Task instructions. Switch every "ABONNIEREN" in the listing to "BESTELLEN" and write out the lines again with nothing else changed. Leave the pictures out of your answer.

Material supplied section start

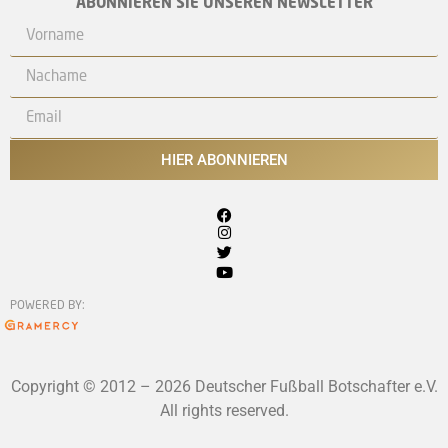
ABONNIEREN SIE UNSEREN NEWSLETTER
HIER ABONNIEREN
POWERED BY:
Copyright © 2012 – 2026 Deutscher Fußball Botschafter e.V.
All rights reserved.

Material supplied section end

Reply to the task.
BESTELLEN SIE UNSEREN NEWSLETTER
HIER BESTELLEN
POWERED BY:
Copyright © 2012 – 2026 Deutscher Fußball Botschafter e.V.
All rights reserved.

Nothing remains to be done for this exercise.